A worker who was paid 29 pence an hour has been awarded more than £5,000 after an employment tribunal hearing.
The Leicester man, who worked at a wholesale cash-and-carry business, was paid £60 in cash for his first month of work.
The man, who has learning difficulties, was later paid a higher wage of between £40 and £50 for a 45 to 48 hour week.
He contacted the Highfields Minimum Wage Project and was advised to make a claim with the employment tribunal.
After the hearing, the worker, who has not been named, started a county court action against Falcon Cash & Carry on Syston Street West in Leicester.
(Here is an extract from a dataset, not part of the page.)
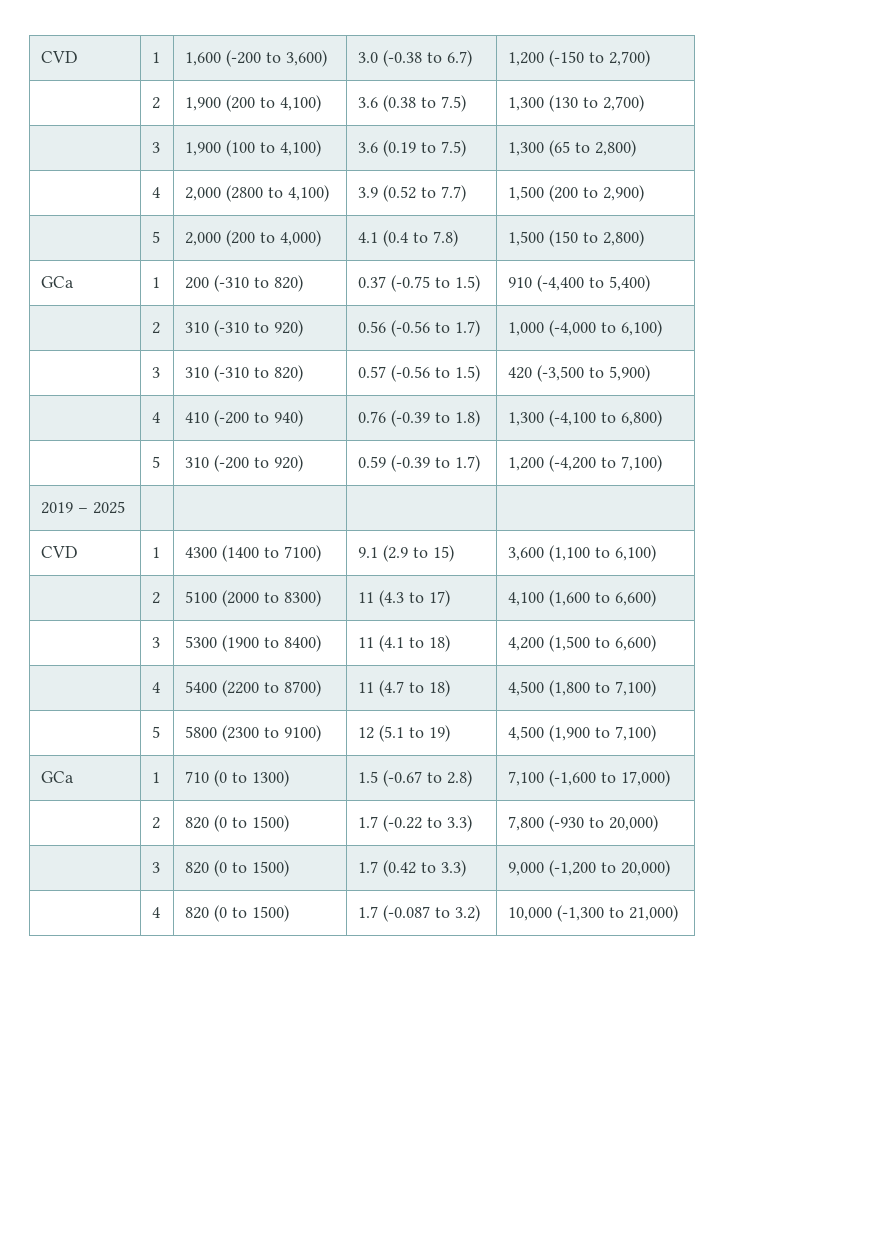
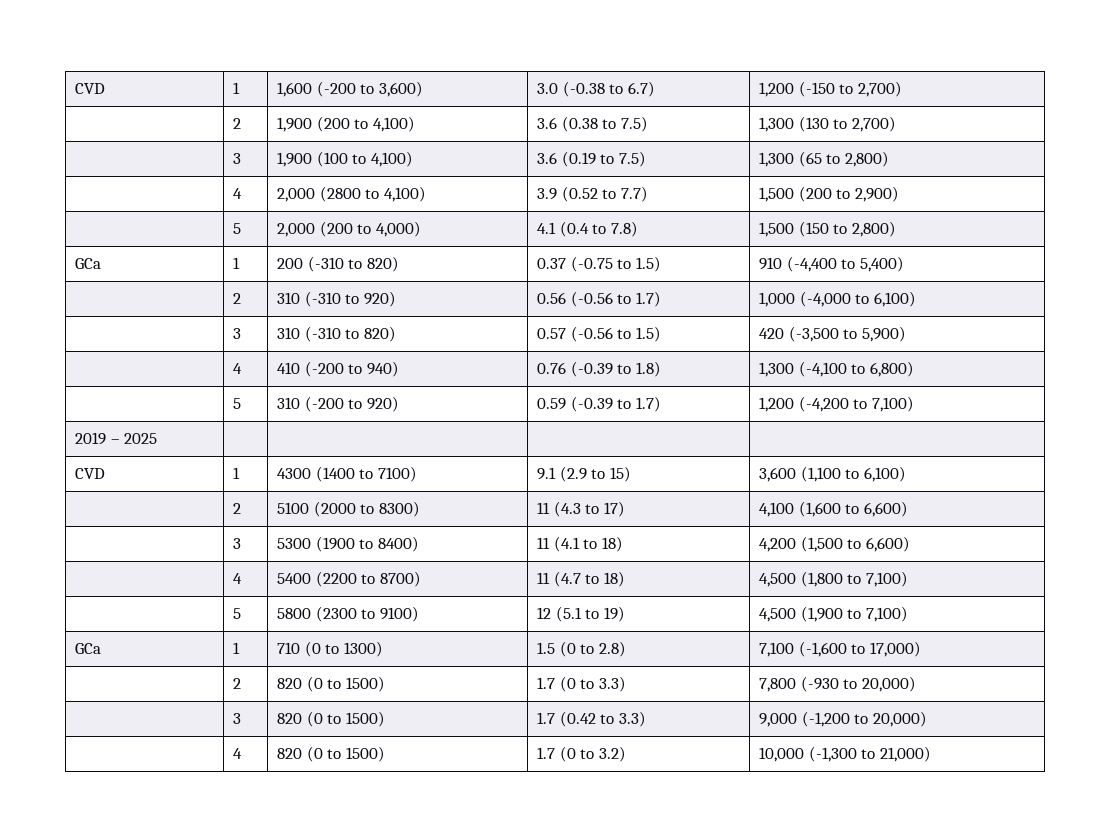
[382,770,422,787] (-0.67 -> [559,641,576,657] (0
[382,815,422,832] (-0.22 -> [559,676,576,692] (0
[382,905,430,922] (-0.087 -> [559,746,576,762] (0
He was eventually paid £5,000 plus costs by the firm in an out-of-court settlement in May 2004.
The minimum wage is £4.50 an hour for those aged over 22.
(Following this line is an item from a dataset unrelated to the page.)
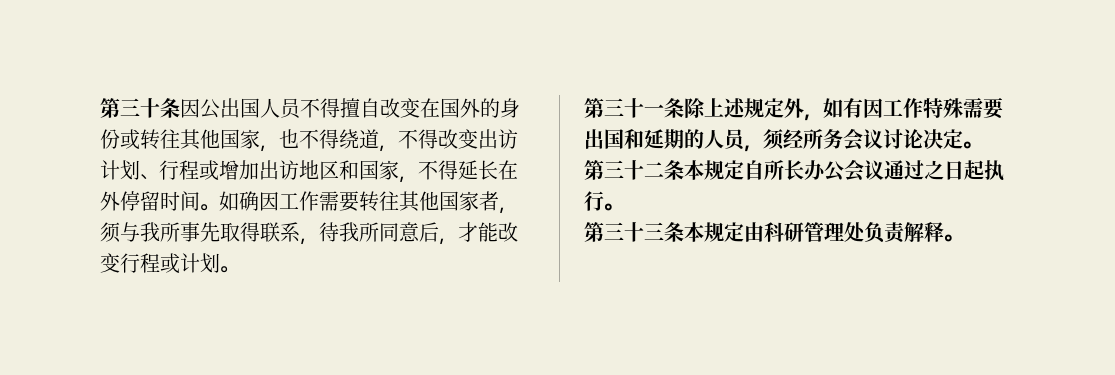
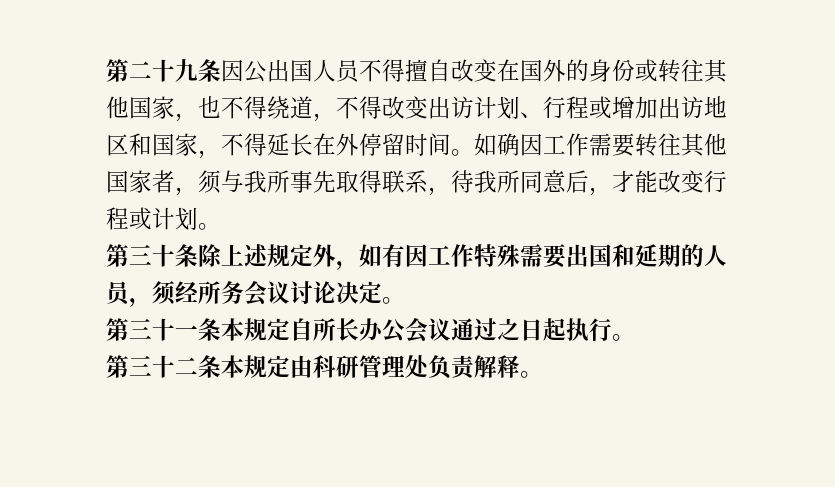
[100,98,160,118] 第三十 -> [106,59,198,82] 第二十九
[644,104,664,116] 一 -> (175, 255) none
[644,162,664,178] 二 -> [175,325,198,338] 一
[644,222,664,240] 三 -> [175,357,198,375] 二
Fiona Simpson, solicitor at Morrish and Company, said: "I was delighted to achieve a successful conclusion to this case on behalf of the worker and his union - KFAT.
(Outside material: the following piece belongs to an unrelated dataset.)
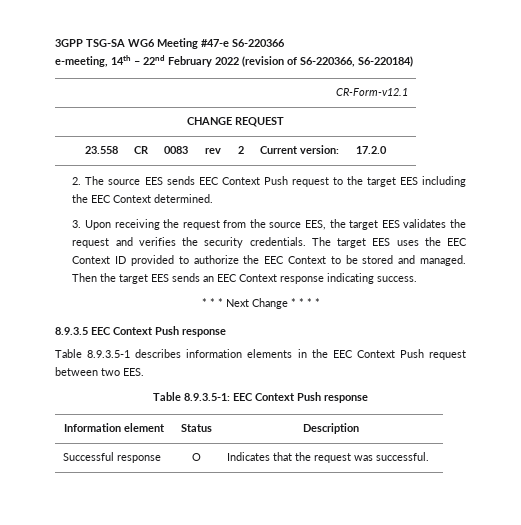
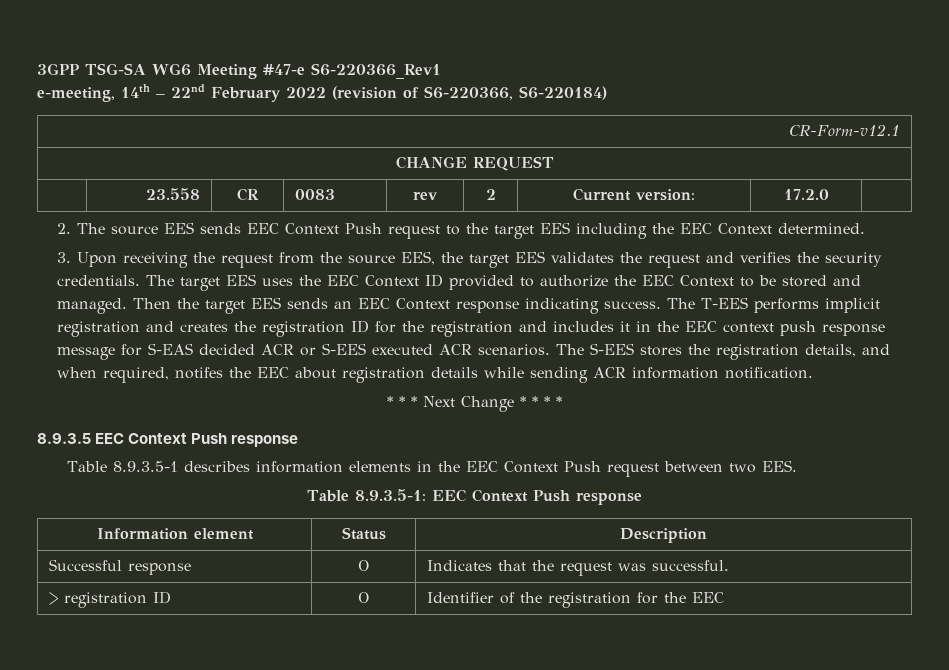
[232,39,285,47] S6-220366 -> [311,63,441,79] S6-220366_Rev1
(418, 279) none -> [667,297,881,313] [57,320,886,337] [57,343,891,360] [57,367,814,383] The T-EES performs implicit registration and creates the registration ID for the registration and includes it in the EEC context push response message for S-EAS decided ACR or S-EES executed ACR scenarios. The S-EES stores the registration details, and when required, notifes the EEC about registration details while sending ACR information notification.
(429, 456) none -> [48,591,171,608] [358,592,369,603] [426,592,724,608] // > registration ID | O | Identifier of the registration for the EEC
"It is important that workers are protected from unscrupulous employers who flaunt the rules in areas relating to the national minimum wage".
Champa Chudasama, project officer for the Highfields Minimum Wage Project in Leicester, said: "He was ultimately very relieved to get the settlement - he got the money he deserved."
"We will persist with these cases until we get employers to pay the minimum wage to workers - we will not go away."